Context of Wisdom Work
Two of the great hungers in our age are the hunger for spiritual depth and the desire to live meaningful lives that make a difference in our broken world. Many people today find themselves longing for something that will not only address these strong desires, but that can also connect the two.
Wisdom Schools have served throughout the course of human history to further spiritual development, thereby aiding in a shift towards a more compassionate human society. Drawing upon the 1500 year-old Benedictine daily rhythm of ora et labora (prayer and work), Wisdom Schools work to create in each participant an inner spaciousness that can receive spiritual teachings and instruction in spiritual practices. Within this stable, daily cadence of movement between prayer, work, study, and holy leisure, participants are introduced to the Christian contemplative heritage.

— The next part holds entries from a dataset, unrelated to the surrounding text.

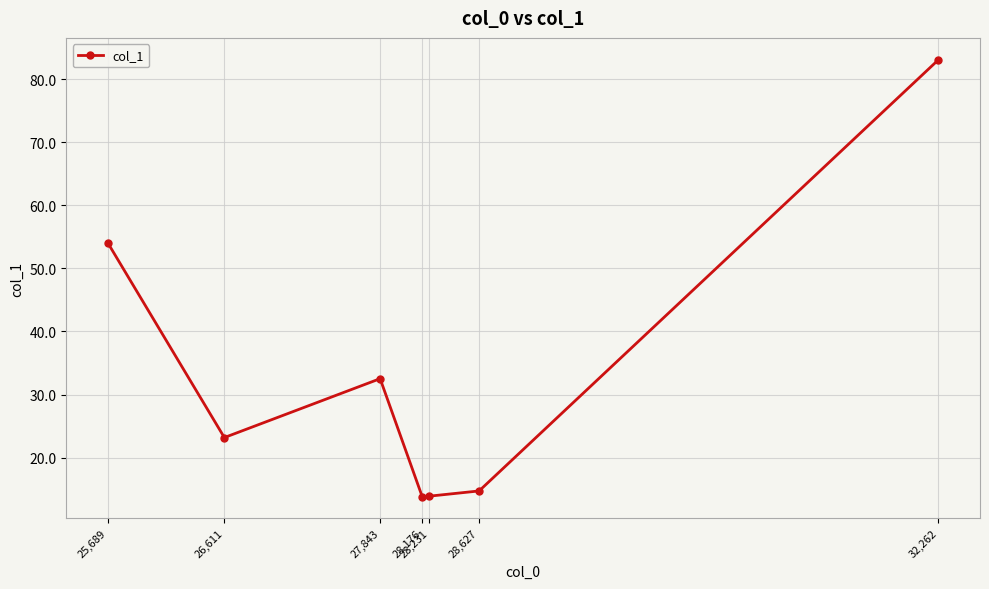

At which label is the value closest to 48?

25,689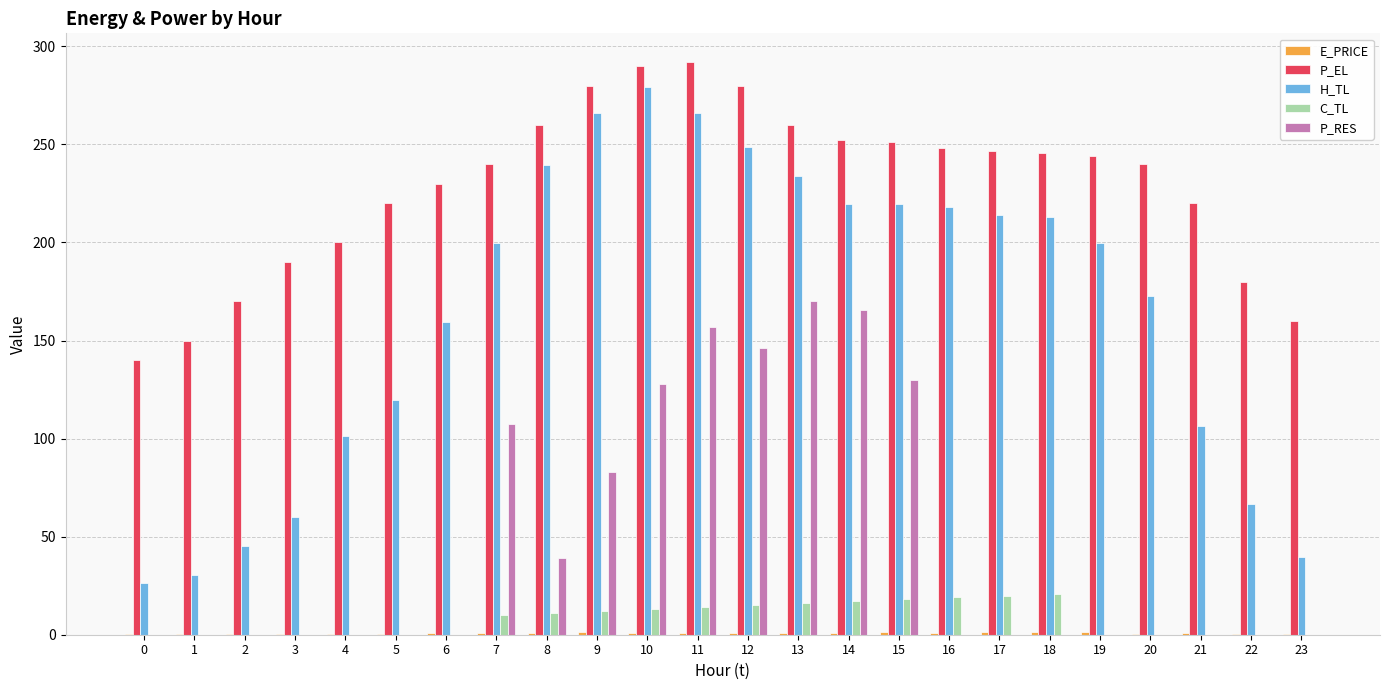

True or false: H_TL has a value of 212.8 at 18.

True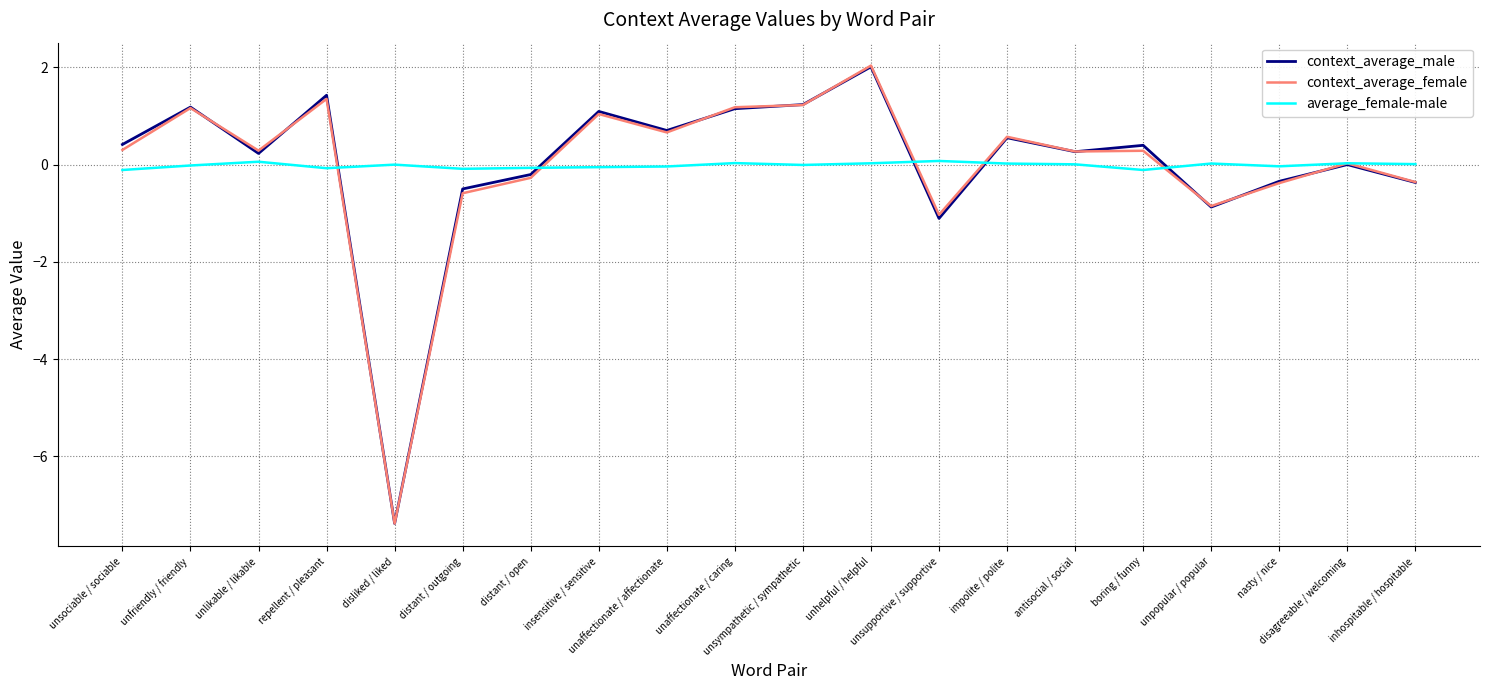

At which category does the chart reach its minimum across all series?

disliked / liked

Holding out their two-fold purpose---to make accessible to Christians the rich contemplative wisdom within their own Christian tradition and the transformation of the entire human being (mind, heart, and body)—these schools of inner transformation employ a number of ancient, spiritual practices. Core practices include contemplative prayer (meditation), lectio divina (sacred reading), chanting, sacred movement and gesture, and simple, purposeful work in community.
Additionally, Wisdom Schools have taught focused attention, mindfulness, present moment awareness, inner observation, and surrender. Because this teaching cannot be grasped by the mental mind alone, Wisdom work also concentrates on methods and practices that open the heart and engage the body.